# EXERCISE REQUIREMENTS:
Copy out the data in full, keeping each line exactly as it reads.

**** INPUT RECORDS

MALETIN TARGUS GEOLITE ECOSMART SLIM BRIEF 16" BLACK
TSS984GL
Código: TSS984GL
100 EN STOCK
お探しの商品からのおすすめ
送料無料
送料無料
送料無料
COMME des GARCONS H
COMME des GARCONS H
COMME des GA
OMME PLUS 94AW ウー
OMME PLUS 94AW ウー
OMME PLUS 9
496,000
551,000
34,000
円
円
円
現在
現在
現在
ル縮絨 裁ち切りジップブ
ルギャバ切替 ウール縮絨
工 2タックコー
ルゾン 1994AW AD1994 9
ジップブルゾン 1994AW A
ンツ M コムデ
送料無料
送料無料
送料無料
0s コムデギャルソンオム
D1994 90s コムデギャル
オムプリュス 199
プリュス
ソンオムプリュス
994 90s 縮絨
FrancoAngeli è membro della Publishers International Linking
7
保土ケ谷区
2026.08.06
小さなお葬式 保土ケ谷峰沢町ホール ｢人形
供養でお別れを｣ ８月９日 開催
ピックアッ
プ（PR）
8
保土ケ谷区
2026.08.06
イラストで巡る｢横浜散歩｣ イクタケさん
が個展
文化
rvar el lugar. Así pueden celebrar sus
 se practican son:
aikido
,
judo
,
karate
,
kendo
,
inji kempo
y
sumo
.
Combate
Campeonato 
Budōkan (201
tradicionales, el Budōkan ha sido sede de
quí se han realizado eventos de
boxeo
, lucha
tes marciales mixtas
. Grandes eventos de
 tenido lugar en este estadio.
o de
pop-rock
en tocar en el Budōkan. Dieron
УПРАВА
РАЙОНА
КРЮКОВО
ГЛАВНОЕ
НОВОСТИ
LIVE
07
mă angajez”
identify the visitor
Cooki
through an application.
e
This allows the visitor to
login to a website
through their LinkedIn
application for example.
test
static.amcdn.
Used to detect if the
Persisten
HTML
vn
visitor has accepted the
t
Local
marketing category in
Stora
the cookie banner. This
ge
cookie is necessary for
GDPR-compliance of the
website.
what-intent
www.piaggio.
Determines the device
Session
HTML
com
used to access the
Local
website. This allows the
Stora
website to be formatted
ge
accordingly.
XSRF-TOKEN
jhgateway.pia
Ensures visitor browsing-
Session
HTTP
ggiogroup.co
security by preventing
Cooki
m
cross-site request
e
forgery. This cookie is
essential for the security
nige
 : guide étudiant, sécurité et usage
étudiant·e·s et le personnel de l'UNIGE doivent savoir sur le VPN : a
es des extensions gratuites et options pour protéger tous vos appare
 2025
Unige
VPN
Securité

********

# YOUR RESPONSE:
MALETIN TARGUS GEOLITE ECOSMART SLIM BRIEF 16" BLACK
TSS984GL
Código: TSS984GL
100 EN STOCK
お探しの商品からのおすすめ
送料無料
送料無料
送料無料
COMME des GARCONS H
COMME des GARCONS H
COMME des GA
OMME PLUS 94AW ウー
OMME PLUS 94AW ウー
OMME PLUS 9
496,000
551,000
34,000
円
円
円
現在
現在
現在
ル縮絨 裁ち切りジップブ
ルギャバ切替 ウール縮絨
工 2タックコー
ルゾン 1994AW AD1994 9
ジップブルゾン 1994AW A
ンツ M コムデ
送料無料
送料無料
送料無料
0s コムデギャルソンオム
D1994 90s コムデギャル
オムプリュス 199
プリュス
ソンオムプリュス
994 90s 縮絨
FrancoAngeli è membro della Publishers International Linking
7
保土ケ谷区
2026.08.06
小さなお葬式 保土ケ谷峰沢町ホール ｢人形
供養でお別れを｣ ８月９日 開催
ピックアッ
プ（PR）
8
保土ケ谷区
2026.08.06
イラストで巡る｢横浜散歩｣ イクタケさん
が個展
文化
rvar el lugar. Así pueden celebrar sus
 se practican son:
aikido
,
judo
,
karate
,
kendo
,
inji kempo
y
sumo
.
Combate
Campeonato 
Budōkan (201
tradicionales, el Budōkan ha sido sede de
quí se han realizado eventos de
boxeo
, lucha
tes marciales mixtas
. Grandes eventos de
 tenido lugar en este estadio.
o de
pop-rock
en tocar en el Budōkan. Dieron
УПРАВА
РАЙОНА
КРЮКОВО
ГЛАВНОЕ
НОВОСТИ
LIVE
07
mă angajez”
identify the visitor
Cooki
through an application.
e
This allows the visitor to
login to a website
through their LinkedIn
application for example.
test
static.amcdn.
Used to detect if the
Persisten
HTML
vn
visitor has accepted the
t
Local
marketing category in
Stora
the cookie banner. This
ge
cookie is necessary for
GDPR-compliance of the
website.
what-intent
www.piaggio.
Determines the device
Session
HTML
com
used to access the
Local
website. This allows the
Stora
website to be formatted
ge
accordingly.
XSRF-TOKEN
jhgateway.pia
Ensures visitor browsing-
Session
HTTP
ggiogroup.co
security by preventing
Cooki
m
cross-site request
e
forgery. This cookie is
essential for the security
nige
 : guide étudiant, sécurité et usage
étudiant·e·s et le personnel de l'UNIGE doivent savoir sur le VPN : a
es des extensions gratuites et options pour protéger tous vos appare
 2025
Unige
VPN
Securité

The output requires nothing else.